Paula estava dançando com Sandor Petrofi, Genny com Scragger e Johnny Hogg estava de rosto colado com a moça com quem estivera conversando no terraço, dançando bem devagar.

— Quanto tempo você vai ficar aqui, Alexandra? — murmurou.

— Até a próxima semana, só até a próxima semana. Depois eu preciso me encontrar com meu marido, no Rio.

— Oh, mas você é tão jovem para ser casada! Você vai ficar aqui sozinha?

— Sim, sozinha, Johnny. É triste, não?

Ele não respondeu, apenas apertou-a um pouco mais e agradeceu a sorte de ter apanhado o livro que ela deixara cair no saguão. As luzes estroboscópicas o deixaram tonto por um momento, depois viu Gavallan no nível superior, em pé perto da grade, pensativo e mais uma vez sentiu pena dele. Mais cedo, providenciara para ele, relutantemente, o vôo noturno para Londres, tentando persuadi-lo a descansar mais um dia.

— Eu sei como os atrasos dos aviões o prejudicam, senhor.

— Não há problema, Johnny, obrigado. A nossa partida para Teerã ainda está marcada para as dez horas?

— Sim, senhor. Ainda temos prioridade para decolar. Assim como o vôo para Tabriz.

— Vamos torcer para que corra tudo bem, e possamos chegar lá e voltar imediatamente.

John Hogg sentiu o corpo da moça de encontro ao seu.

— Você quer jantar amanhã?
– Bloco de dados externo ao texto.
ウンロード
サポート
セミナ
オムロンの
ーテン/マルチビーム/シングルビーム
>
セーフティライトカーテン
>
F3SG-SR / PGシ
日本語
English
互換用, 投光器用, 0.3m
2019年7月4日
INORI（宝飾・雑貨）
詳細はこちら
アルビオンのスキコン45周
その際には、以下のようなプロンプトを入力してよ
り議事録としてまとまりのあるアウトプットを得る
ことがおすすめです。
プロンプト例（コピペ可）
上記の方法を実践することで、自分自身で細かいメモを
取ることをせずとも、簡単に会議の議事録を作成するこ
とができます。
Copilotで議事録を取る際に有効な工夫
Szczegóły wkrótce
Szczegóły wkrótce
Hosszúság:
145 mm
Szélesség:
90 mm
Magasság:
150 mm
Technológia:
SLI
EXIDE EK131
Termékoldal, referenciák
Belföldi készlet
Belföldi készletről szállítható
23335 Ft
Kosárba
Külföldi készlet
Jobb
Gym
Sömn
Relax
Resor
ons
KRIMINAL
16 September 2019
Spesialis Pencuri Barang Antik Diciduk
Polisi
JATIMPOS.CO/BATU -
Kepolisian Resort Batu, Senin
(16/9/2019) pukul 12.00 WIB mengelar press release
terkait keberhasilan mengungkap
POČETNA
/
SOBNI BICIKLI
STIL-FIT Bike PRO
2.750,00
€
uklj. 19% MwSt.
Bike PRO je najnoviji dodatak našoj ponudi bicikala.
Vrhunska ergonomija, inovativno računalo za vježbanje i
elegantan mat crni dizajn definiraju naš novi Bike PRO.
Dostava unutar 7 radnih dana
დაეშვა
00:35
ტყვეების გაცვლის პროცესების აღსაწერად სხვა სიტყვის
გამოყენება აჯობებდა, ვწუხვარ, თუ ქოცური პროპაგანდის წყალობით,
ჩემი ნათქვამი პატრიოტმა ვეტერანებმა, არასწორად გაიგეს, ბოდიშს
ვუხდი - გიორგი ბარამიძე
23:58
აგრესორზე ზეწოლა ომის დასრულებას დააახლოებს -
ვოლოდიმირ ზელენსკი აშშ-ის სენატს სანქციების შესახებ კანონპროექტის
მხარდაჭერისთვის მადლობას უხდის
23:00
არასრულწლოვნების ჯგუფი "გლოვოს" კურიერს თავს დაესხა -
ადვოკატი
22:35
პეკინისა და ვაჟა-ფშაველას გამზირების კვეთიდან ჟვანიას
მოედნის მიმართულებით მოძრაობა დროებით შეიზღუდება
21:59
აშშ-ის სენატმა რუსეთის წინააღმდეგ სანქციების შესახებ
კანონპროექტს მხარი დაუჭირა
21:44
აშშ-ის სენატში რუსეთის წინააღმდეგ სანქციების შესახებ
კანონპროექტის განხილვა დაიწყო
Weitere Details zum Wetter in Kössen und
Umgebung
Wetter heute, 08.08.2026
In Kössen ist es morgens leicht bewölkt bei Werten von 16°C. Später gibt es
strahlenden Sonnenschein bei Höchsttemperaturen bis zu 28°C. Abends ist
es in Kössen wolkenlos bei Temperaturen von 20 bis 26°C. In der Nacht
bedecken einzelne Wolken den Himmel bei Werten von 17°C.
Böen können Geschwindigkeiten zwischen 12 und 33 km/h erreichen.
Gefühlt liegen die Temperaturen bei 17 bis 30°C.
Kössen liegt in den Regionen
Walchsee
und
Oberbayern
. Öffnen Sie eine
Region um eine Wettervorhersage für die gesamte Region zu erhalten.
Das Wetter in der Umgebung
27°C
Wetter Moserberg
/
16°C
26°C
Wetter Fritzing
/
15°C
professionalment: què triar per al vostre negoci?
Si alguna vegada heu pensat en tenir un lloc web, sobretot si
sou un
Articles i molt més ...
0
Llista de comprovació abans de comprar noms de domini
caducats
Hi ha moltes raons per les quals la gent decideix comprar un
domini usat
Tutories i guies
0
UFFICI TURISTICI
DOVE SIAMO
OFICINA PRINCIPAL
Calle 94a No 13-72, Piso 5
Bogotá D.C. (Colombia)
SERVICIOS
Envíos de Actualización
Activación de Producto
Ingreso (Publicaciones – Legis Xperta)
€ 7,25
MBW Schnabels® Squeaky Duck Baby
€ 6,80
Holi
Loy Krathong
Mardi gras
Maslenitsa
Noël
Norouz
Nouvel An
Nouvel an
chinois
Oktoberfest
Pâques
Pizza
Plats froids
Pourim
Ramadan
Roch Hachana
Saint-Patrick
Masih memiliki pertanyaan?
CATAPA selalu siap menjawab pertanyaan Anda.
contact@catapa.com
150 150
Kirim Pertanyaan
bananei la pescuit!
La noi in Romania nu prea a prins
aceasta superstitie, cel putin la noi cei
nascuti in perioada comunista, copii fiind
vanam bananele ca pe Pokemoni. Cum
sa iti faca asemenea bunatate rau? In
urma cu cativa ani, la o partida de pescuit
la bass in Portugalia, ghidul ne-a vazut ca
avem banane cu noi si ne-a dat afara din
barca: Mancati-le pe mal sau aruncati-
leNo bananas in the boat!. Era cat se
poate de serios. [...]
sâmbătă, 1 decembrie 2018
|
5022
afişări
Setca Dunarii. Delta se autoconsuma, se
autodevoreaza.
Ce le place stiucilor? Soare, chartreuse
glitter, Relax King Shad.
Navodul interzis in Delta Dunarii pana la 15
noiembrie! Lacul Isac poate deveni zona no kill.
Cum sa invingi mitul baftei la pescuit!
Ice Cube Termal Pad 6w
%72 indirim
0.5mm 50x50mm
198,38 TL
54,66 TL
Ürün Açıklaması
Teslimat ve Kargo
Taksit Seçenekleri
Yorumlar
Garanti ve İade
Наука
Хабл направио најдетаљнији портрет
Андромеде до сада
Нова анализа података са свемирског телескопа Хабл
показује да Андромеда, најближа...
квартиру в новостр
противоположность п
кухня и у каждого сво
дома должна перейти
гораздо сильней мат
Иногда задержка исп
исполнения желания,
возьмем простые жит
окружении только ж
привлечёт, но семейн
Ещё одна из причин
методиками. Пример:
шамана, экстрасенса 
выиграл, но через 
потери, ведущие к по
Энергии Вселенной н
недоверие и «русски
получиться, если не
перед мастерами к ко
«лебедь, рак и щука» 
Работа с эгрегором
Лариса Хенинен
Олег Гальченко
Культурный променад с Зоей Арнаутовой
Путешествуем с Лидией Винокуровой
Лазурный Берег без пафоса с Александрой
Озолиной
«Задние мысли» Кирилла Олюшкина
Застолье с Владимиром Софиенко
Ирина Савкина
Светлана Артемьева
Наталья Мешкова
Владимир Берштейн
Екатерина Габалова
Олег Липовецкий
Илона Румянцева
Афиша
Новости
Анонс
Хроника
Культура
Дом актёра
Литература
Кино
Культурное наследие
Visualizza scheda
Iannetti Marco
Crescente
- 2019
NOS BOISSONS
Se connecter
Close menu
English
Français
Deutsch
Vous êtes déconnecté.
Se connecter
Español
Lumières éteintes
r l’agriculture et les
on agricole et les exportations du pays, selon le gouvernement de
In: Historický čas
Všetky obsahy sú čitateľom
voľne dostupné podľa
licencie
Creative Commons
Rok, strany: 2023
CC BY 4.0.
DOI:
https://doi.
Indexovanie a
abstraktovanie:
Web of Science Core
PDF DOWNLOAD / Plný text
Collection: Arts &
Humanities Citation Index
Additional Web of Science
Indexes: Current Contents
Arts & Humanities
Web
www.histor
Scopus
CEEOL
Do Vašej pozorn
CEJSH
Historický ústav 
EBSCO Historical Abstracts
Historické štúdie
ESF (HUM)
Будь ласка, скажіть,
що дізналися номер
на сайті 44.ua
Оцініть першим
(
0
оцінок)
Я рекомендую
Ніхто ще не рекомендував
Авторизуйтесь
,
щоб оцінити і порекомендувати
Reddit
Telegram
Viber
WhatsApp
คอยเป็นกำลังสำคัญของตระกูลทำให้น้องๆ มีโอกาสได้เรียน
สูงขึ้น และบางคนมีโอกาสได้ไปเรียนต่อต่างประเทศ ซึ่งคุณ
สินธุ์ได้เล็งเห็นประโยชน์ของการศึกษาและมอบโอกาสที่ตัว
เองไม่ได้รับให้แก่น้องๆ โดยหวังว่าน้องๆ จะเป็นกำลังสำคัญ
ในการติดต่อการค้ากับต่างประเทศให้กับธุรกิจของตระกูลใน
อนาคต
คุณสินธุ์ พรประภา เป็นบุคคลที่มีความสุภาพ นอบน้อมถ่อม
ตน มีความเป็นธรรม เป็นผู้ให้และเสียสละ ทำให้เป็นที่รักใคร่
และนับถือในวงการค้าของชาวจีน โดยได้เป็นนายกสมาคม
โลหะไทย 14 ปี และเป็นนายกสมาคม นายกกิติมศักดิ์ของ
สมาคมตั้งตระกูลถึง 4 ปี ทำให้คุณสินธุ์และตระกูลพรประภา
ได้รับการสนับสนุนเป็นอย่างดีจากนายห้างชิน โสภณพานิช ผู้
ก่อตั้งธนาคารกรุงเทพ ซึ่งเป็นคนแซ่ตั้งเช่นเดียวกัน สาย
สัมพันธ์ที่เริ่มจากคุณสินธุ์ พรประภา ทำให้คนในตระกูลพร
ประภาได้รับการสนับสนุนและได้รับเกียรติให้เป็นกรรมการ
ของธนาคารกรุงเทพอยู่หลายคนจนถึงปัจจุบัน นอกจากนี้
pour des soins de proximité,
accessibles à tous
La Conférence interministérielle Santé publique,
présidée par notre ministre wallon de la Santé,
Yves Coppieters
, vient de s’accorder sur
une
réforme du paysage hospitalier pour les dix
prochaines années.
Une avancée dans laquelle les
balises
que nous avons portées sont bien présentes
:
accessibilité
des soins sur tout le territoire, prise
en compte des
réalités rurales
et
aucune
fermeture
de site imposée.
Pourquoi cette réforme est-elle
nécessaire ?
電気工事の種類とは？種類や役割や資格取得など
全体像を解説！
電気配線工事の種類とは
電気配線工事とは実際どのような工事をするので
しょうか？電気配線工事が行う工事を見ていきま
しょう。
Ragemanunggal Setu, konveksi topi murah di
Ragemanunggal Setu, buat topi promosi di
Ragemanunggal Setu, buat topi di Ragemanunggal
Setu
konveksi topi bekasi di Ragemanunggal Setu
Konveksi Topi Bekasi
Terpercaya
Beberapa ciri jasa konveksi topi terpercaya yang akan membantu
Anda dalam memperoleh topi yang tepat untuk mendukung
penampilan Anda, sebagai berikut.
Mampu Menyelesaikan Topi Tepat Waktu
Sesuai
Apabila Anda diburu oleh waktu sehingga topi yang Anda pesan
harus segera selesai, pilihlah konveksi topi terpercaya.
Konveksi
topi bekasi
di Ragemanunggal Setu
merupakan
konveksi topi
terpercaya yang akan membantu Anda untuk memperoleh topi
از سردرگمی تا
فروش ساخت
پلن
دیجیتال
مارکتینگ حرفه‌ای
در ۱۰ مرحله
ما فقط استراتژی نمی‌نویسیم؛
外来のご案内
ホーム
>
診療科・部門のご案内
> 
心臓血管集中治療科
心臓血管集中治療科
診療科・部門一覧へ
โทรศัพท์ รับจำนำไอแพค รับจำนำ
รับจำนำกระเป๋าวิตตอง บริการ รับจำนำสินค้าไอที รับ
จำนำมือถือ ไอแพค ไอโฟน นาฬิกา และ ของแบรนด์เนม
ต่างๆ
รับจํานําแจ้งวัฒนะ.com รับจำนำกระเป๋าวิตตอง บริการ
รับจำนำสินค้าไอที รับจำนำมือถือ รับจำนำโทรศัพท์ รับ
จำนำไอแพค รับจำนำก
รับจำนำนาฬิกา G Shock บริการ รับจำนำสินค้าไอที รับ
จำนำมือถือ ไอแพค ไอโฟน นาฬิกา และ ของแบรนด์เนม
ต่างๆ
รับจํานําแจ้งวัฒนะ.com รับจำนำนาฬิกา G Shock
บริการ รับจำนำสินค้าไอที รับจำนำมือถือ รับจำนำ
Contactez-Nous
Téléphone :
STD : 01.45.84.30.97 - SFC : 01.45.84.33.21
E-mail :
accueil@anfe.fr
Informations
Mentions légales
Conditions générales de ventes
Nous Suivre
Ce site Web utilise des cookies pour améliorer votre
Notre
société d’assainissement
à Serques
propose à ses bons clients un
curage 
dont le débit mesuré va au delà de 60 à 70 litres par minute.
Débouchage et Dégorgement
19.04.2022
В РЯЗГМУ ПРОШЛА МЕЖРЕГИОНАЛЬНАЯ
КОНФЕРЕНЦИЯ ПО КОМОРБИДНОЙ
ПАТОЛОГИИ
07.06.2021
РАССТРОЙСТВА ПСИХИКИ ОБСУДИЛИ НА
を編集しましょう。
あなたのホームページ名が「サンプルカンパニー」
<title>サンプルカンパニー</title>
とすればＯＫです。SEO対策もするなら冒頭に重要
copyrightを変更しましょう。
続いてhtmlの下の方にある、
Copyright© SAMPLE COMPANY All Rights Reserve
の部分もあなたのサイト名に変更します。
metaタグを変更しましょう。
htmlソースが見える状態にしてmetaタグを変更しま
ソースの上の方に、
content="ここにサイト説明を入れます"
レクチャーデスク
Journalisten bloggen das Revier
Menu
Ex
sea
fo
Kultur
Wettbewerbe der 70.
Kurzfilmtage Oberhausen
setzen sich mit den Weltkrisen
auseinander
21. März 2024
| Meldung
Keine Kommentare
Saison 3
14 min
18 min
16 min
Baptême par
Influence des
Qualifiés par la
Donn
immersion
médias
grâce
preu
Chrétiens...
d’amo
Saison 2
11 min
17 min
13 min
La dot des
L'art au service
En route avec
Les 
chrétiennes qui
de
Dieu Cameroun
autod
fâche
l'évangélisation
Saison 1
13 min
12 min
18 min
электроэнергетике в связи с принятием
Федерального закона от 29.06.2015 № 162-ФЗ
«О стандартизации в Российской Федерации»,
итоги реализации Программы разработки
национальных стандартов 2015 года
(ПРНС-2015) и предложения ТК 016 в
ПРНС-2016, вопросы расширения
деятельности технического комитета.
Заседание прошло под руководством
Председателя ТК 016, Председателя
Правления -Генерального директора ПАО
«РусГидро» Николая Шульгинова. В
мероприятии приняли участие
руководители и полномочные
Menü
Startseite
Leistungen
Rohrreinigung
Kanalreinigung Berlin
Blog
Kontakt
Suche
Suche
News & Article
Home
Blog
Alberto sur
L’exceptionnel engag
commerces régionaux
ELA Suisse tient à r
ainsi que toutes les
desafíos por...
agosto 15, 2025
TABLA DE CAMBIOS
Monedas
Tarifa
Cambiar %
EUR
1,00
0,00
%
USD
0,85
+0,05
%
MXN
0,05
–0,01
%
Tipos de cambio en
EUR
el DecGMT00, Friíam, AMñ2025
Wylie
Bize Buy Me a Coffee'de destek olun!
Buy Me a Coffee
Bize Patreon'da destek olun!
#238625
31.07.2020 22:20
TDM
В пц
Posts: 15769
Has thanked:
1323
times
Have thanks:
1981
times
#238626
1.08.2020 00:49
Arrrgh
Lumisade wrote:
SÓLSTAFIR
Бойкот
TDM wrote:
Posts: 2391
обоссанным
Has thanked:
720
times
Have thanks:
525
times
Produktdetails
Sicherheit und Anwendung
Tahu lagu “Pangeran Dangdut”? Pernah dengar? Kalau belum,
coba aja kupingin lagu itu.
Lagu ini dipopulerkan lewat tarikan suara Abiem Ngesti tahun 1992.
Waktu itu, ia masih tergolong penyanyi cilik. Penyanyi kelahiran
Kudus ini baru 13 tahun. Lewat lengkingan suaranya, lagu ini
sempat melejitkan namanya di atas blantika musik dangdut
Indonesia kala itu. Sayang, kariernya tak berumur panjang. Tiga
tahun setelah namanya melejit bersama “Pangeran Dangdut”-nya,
Eu devo estar de volta lá pelas seis.

— Talvez. Mas não antes das nove.

— Perfeito.

Gavallan olhava os pares que dançavam, mal enxergando-os, depois virou-se, desceu a escada e saiu para o terraço. A noite estava linda, uma lua enorme, sem nuvens. Em volta havia uma grande extensão de jardins bem tratados, delicadamente iluminados, cercados de muros, com alguns dos chafarizes ligados.

O Shargaz era o maior hotel do país, de um lado o mar, do outro o deserto, sua torre tinha 18 andares, com cinco restaurantes, três bares, salão para coquetéis, café, discoteca, duas piscinas, saunas, salas de vapor, quadras de tênis, salão de ginástica, um local para compras com uma dúzia de butiques e antiquários, uma loja de tapetes Aaron, salões de cabeleireiros, uma sala de vídeo, padaria, jogos eletrônicos, escritórios de telex, um grupo de datilógrafas e, como todos os modernos hotéis europeus, todos os quartos tinham ar-condicionado, banheiros completos, serviço de quarto 24 horas por dia — geralmente feito por sorridentes paquistaneses — lavagem de roupa para o mesmo dia, serviço instantâneo de passar roupa, uma TV a cores em todos os quartos, cinema, um canal ligado com o mercado de ações e ligações por satélite com todas as capitais do mundo.